The amplitude of fluctuations in the Lyα forest on small spatial scales is sensitive to the temperature of the intergalactic medium (IGM) and its spatial fluctuations. The temperature of the IGM and its spatial variations contain important information about hydrogen and helium reionization. We present a new measurement of the small-scale structure in the Lyα forest from 40 high resolution, high signal-to-noise ratio, VLT spectra for absorbing gas at redshifts between 2.2 ≤ z ≤ 4.2. We convolve each Lyα forest spectrum with a suitably chosen Morlet wavelet filter, which allows us to extract the amount of small-scale structure in the forest as a function of position across each spectrum.

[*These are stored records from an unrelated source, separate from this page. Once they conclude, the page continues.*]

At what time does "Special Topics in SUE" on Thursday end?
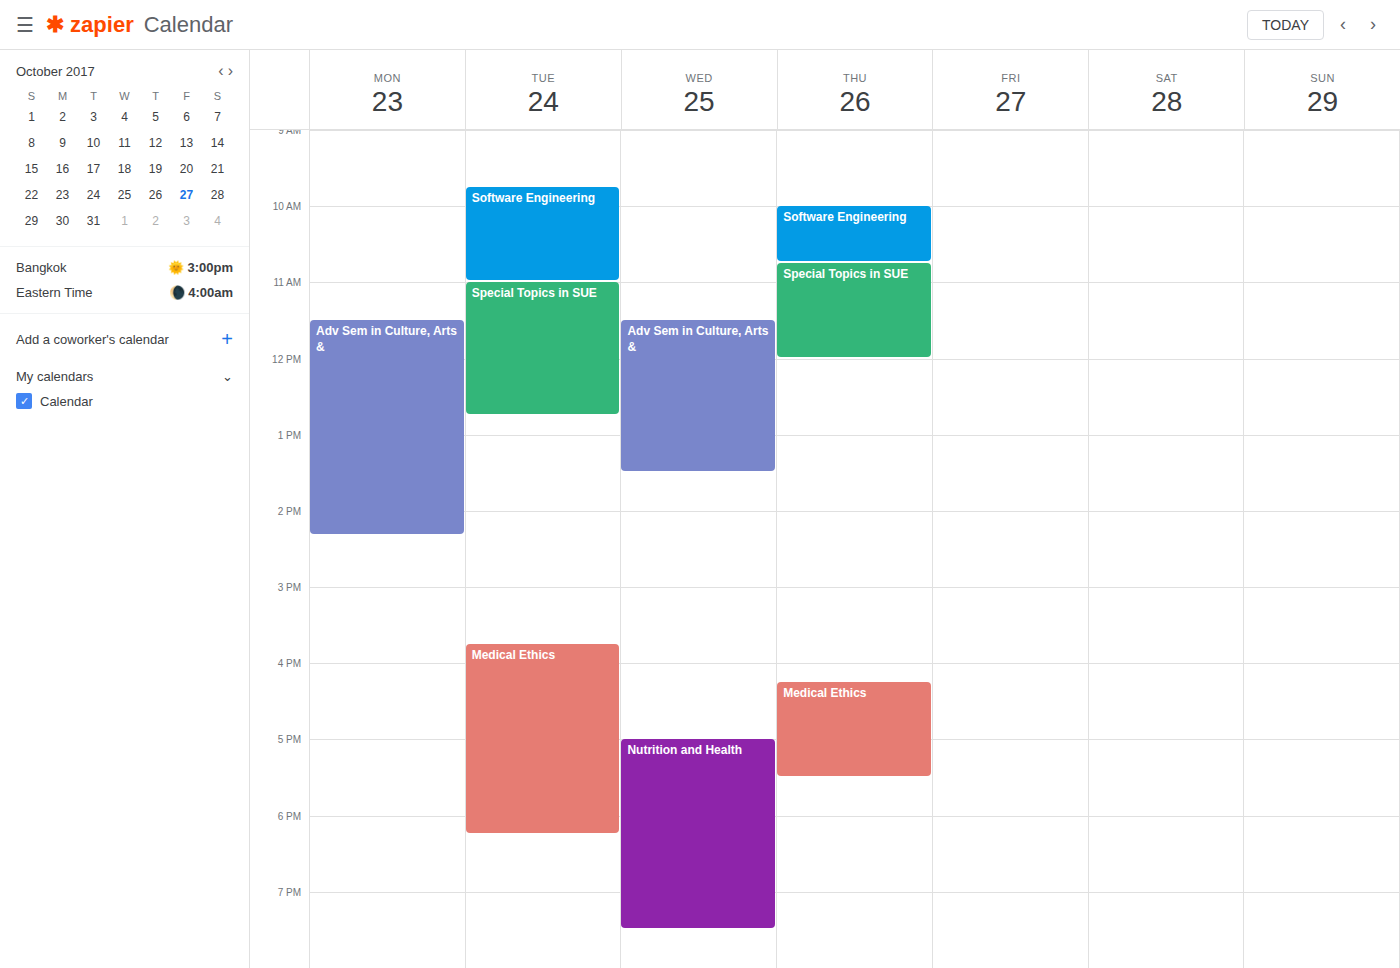
12:00 PM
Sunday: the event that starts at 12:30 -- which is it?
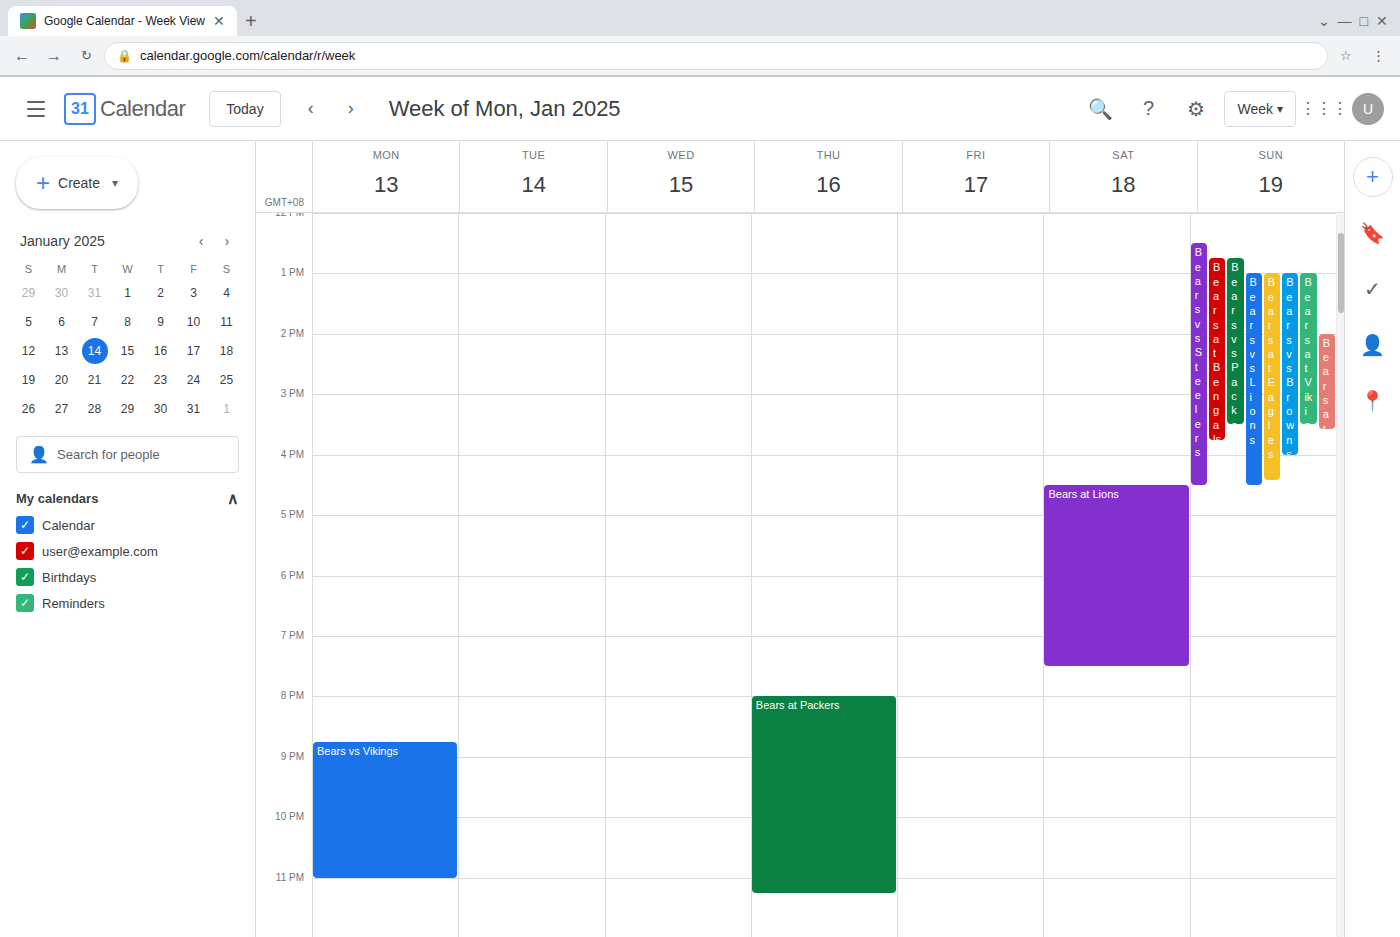
"Bears vs Steelers"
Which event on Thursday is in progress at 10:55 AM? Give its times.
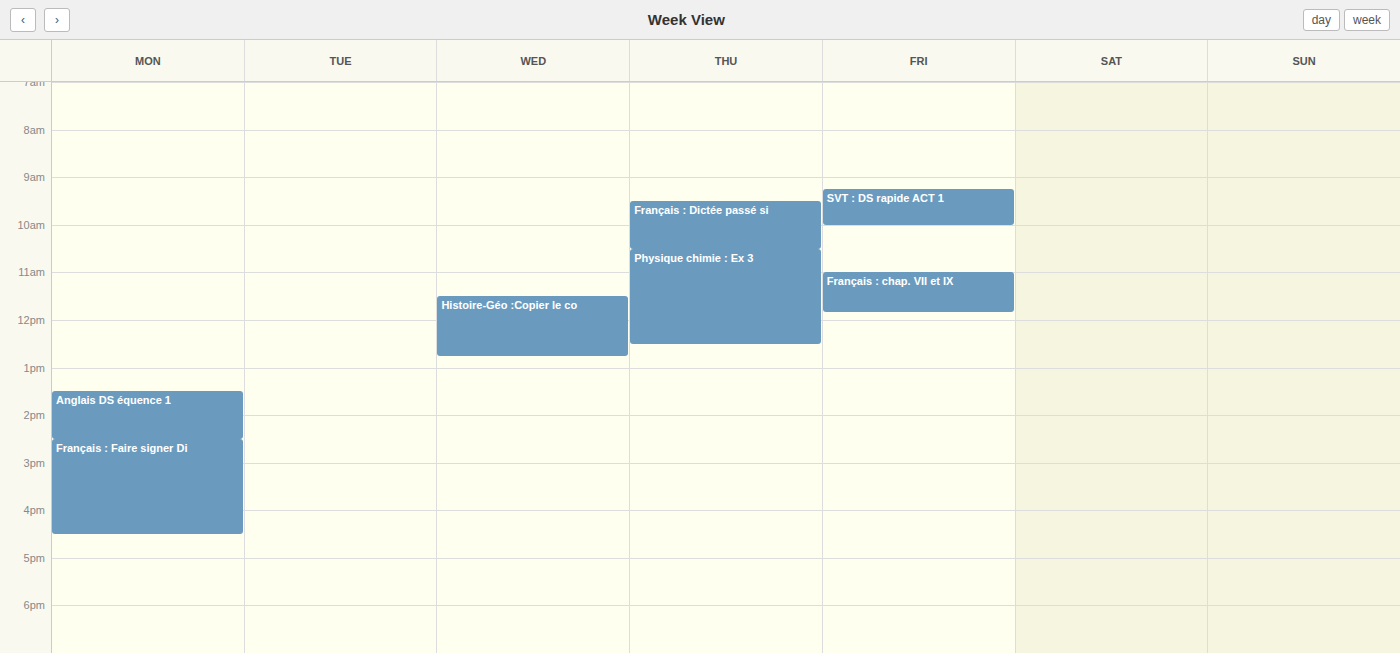
"Physique chimie : Ex 3", 10:30 AM to 12:30 PM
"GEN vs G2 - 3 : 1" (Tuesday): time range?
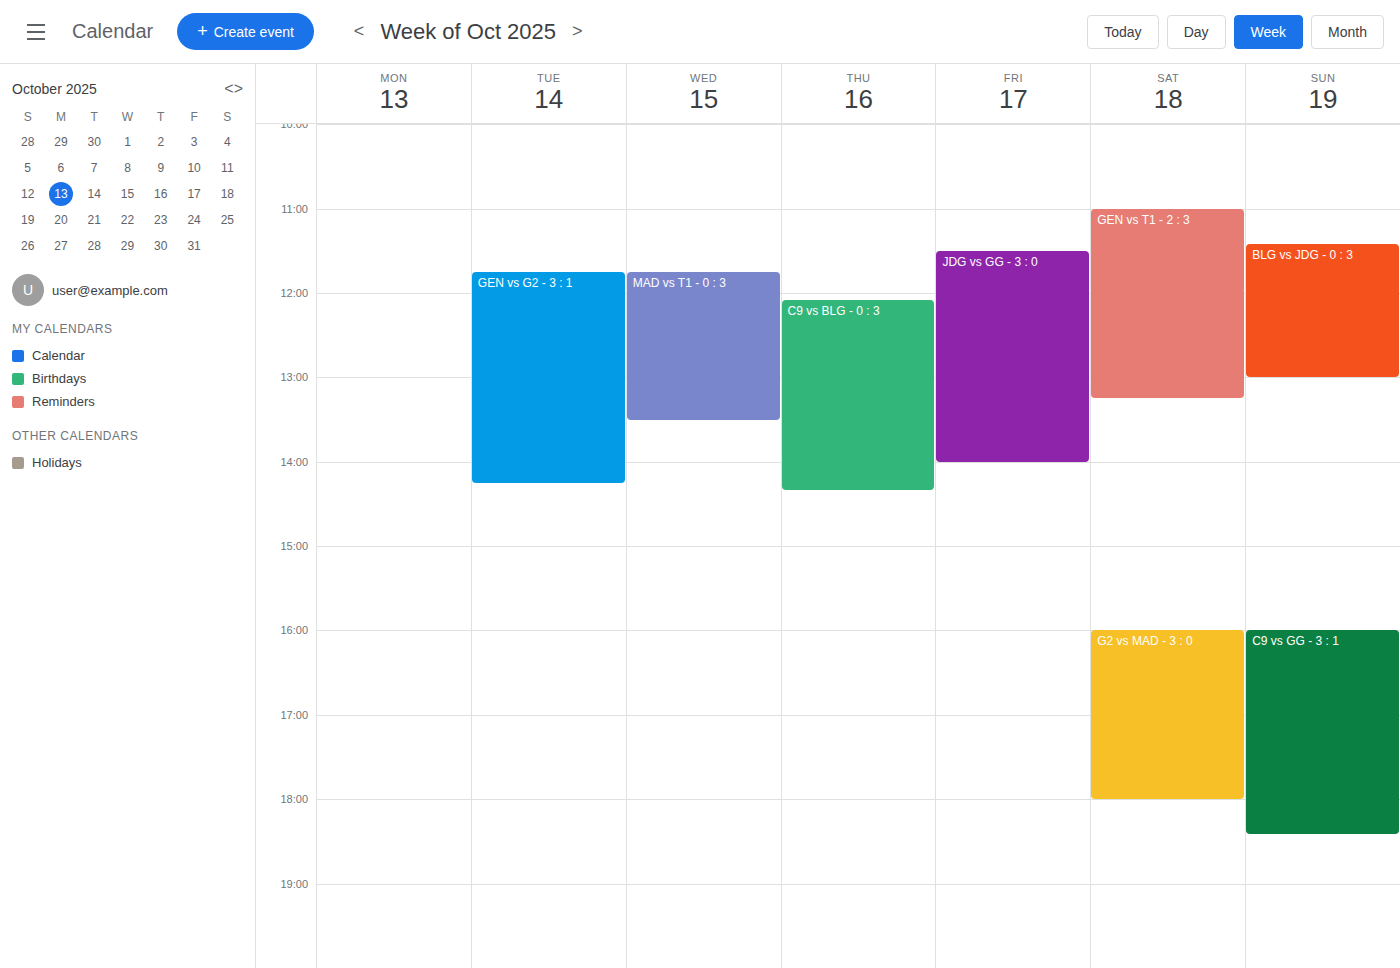
11:45 AM to 2:15 PM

We monitor contamination from metal line absorbers. We present a first comparison of these measurements with high-resolution hydrodynamic simulations of the Lyα forest that track more than 2 billion particles. This comparison suggests that the IGM temperature close to the cosmic mean density (T₀) peaks at a redshift near z = 3.4, at which point it is greater than 20,000 K at ≳2σ confidence. The temperature at lower redshift is consistent with the fall-off expected from adiabatic cooling (T₀ ∝ (1 + z)²), after the peak temperature is reached near z = 3.4. In our highest redshift bin, centered around z = 4.2, the results favor a temperature of T₀ = 15-20,000 K. However, owing mostly to uncertainties in the mean transmitted flux at this redshift, a cooler IGM model with T₀ = 10,000 K is only disfavored at the 2σ level here, although such cool IGM models are strongly discrepant with the z ≈ 3-3.4 measurement. We do not detect large spatial fluctuations in the IGM temperature at any redshift covered by our data set. The simplest interpretation of our measurements is that He ii reionization completes sometime near z ≈ 3.4, although statistical uncertainties are still large. Our method can be fruitfully combined with future He ii Lyα forest measurements.